Riverman: An American Odyssey

Image of Riverman: An American Odyssey
Author(s): 
Release Date: 
April 5, 2022
Publisher/Imprint: 
Knopf
Pages: 
304
Reviewed by: 

Ben McGrath has a journalist's nose for news and telling details and a novelist's ability to tell a suspenseful story with vivid portraits of ordinary people such as Richard Conant, who did extraordinary things. 

In Riverman: An American Odyssey, his first book, McGrath traces the eccentric (to say the least) trajectory of a master canoeist who disappeared more than a decade ago and hasn't been seen or heard from since. 

There’s a Wikipedia page for James B. Conant but none for Richard Conant.

He is presumably dead, though McGrath does his best to bring him back to life in Riverman, which is an expansion and an elaboration of his article about Conant that was published in The New Yorker and that attracted widespread attention. 

Conant didn’t invent the word riverman, but his book will likely popularize it.

Is it an improvement on his article in The New Yorker? That's the big question. Not everyone will answer it in exactly the same way. Canoeists, rafters, and wanderers—(think of Cheryl Strayed, the author of  the bestseller, Wild: From Lost to Found on the Pacific Crest Trail)—will probably think the book is richer and deeper than the article. Those who like to stay at home and experience adventures vicariously will probably agree.

Still, Riverman feels padded too often. Tributaries take the reader away from the main current. The narrative slows down and loses its rhythm and drive. 

Still, McGrath is right on target when he says that Conant, is “a man who craves friendship, and can’t seem to sustain it.” In that sense he’s a kind of Everyman.

In the epilogue to the book, McGrath says that he aimed to make Conant a hero, though he could also be seen as an anti-hero. McGrath also tries to make Conant into a figure much larger than life. 

The subtitle of the book, An American Odyssey, invites comparisons with Homer's epic. Also, McGrath writes that Conant had "Falstaffian appetites." 

The author suggests that readers compare his modern day riverman to Huck Finn, who navigated the Mississippi, and also to Lewis and Clark who explored much of the West on foot and by canoe, sometimes led by an Indian woman named Sacagawea. 

"The American river canon can be understood as a play in three acts," McGrath writes. "It begins with Lewis and Clark." Those two men were indeed intrepid explorers and pioneers. 

Still, McGrath seems to forget that "canoe" is a Native American word, that Indians built beautiful, seaworthy vessels and traveled with them long before the arrival of Merriwether Lewis and William Clark, who went mad during his trek to the Pacific and back, and took his own life. 

As McGrath knows, there's something dark and fatalistic about men—it’s men who dominate the genre—who want and do leave the middle class and middle of the road American life and venture into the unknown, risking their own safety and their own lives. 

Christopher McCandless was one of them.

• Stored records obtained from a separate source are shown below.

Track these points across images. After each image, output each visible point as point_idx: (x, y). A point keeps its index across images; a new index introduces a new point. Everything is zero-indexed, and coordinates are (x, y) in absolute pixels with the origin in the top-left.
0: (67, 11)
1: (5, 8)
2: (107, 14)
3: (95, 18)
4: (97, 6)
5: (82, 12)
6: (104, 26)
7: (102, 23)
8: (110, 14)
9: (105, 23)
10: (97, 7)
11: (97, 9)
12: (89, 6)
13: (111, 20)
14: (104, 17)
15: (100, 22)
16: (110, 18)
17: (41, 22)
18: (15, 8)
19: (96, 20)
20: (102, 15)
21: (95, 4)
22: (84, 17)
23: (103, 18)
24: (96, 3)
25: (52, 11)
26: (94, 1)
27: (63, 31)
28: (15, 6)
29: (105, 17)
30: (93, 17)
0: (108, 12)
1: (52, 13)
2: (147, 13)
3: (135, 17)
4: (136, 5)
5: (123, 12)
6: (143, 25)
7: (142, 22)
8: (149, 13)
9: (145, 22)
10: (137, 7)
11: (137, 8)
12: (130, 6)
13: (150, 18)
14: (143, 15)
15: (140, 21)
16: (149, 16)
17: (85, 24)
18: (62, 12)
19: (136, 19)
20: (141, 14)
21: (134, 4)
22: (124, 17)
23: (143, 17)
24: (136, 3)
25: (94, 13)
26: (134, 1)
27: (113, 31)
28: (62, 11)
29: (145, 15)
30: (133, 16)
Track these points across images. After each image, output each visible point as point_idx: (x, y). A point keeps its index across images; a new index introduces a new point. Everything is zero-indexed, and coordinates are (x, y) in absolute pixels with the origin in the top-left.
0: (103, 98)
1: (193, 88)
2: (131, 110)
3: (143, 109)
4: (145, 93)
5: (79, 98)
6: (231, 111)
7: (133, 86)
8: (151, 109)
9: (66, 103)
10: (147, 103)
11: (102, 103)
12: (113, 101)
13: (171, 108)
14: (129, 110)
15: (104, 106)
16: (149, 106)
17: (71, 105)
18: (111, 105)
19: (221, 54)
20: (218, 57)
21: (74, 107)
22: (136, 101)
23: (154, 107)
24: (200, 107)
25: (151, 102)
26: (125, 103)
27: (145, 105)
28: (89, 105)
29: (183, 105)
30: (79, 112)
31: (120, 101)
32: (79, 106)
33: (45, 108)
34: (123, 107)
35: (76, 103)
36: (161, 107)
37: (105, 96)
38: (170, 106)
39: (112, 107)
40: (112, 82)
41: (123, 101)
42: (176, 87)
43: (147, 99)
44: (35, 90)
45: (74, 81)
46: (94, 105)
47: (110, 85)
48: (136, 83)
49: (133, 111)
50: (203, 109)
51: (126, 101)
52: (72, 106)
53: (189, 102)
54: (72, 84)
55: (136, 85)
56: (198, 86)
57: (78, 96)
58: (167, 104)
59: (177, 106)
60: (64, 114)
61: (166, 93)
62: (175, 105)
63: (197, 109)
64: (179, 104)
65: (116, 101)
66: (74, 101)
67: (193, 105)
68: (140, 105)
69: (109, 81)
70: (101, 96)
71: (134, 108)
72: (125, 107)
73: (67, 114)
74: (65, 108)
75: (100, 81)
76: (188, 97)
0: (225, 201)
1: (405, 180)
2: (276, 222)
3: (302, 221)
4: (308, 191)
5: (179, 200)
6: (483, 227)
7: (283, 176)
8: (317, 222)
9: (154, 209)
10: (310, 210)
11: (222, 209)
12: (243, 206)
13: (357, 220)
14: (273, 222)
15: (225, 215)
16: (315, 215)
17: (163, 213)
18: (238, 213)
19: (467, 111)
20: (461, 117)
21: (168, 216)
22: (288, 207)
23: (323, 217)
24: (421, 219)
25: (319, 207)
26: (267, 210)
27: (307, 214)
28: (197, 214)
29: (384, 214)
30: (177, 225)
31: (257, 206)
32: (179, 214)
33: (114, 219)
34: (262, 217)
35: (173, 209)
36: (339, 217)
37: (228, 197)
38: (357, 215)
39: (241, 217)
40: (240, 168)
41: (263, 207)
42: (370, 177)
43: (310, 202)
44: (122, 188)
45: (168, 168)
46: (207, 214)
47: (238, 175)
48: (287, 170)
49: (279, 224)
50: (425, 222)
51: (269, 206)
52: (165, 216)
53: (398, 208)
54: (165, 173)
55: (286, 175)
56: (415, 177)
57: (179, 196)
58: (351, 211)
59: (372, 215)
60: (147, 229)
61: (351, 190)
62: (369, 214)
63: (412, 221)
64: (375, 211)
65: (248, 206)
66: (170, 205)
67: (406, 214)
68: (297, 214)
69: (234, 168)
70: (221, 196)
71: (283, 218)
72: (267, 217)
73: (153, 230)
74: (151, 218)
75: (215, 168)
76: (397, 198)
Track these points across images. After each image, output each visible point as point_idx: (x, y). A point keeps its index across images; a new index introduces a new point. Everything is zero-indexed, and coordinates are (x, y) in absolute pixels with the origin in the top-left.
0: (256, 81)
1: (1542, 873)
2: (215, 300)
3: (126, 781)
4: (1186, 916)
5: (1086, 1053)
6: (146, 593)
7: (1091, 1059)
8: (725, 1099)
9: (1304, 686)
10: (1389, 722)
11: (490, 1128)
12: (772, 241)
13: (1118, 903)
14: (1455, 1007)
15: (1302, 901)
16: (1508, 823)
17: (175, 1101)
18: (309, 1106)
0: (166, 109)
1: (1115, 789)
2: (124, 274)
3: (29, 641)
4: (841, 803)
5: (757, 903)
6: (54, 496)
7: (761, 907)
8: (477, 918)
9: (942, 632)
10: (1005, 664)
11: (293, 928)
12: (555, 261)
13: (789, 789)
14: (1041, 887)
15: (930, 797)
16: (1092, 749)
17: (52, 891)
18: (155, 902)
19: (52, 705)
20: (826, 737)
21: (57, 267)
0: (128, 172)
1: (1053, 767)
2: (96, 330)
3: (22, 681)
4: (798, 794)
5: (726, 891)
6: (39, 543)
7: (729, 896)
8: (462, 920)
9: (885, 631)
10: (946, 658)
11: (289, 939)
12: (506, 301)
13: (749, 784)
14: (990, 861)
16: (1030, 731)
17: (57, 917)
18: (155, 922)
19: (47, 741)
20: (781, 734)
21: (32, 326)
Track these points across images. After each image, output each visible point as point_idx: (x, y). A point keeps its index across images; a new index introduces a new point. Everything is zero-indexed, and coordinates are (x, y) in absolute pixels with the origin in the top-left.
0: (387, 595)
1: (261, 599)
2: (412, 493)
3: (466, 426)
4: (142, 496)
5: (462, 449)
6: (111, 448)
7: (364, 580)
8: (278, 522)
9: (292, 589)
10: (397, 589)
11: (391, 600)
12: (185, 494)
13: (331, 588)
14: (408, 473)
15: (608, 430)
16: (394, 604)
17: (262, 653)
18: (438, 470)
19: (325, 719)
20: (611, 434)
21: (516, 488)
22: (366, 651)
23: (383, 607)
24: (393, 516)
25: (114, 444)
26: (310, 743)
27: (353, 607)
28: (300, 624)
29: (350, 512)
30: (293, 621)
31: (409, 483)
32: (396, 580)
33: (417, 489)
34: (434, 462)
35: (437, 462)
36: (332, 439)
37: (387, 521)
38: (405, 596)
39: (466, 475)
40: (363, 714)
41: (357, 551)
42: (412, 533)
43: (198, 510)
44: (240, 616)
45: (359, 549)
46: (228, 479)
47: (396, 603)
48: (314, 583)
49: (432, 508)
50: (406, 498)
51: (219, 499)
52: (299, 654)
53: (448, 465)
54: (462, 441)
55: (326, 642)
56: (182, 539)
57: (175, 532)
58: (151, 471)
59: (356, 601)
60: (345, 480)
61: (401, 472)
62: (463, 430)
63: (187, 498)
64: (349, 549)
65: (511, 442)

Jon Krauker tells his harrowing story in a nonfiction narrative titled Into the Wild, a play on Jack London's novel, The Call of the Wild. Krauker’s book was made into a movie with Sean Penn. 

Like London, McCandless, and many others, Conant heard the call, abandoned his old life and traveled thousands of miles by canoe, coming up from rivers for supplies and to rub shoulders with his fellow human beings, most of whom seem to have liked him despite his "paranoia," as McGrath labels it. 

In the canoe canon there's also Deliverance, James Dickey's harrowing Southern Gothic novel that was made into a nail-biting movie. 

Riverman would make an entertaining movie in which the reporter, Ben McGrath, gathers clues and evidence about Conan and his disappearance, and interviews witnesses in order to solve the mysteries. 

"Playing the detective," as he calls it, McGrath describes where his hero—or anti-hero—goes and what he does, in the manner of a cop or a private investigator. 

A feature film, rather than a documentary, would create more drama and tension than McGrath generates. The movie would end with the reporter taking on the identity of the riverman. That’s what often happens with biographers, as Freud pointed out.

McGrath doesn't spell out all the details, but he writes that "Like Conant, so often would, I departed town at first light, having hardly dozed." 

Some of the author's diversions are intriguing, as when he calls water "not merely a conveyance, but an equalizer." 

Is there a unifying theme here? Probably so, though McGrath isn't writing a thesis and doesn't hammer away at his ideas. If there is a theme, it's probably what McGrath calls "escapism." But whether Conant was or wasn't an escapist isn't clear. 

He might have been running from something or running toward something.  

Avoidance might have been his way of operating in the world, but like Henry David Thoreau, the author of Walden and a versatile "riverman" he might want to confront the very essence of existence itself. 

Thoreau's A Week on the Concord and Merrimack Rivers is a masterpiece about two New England waterways.

If you read Riverman, don't expect all the loose ends to be tied up neatly. Quite the contrary, the mysteries continue. You might as well enjoy them when you can.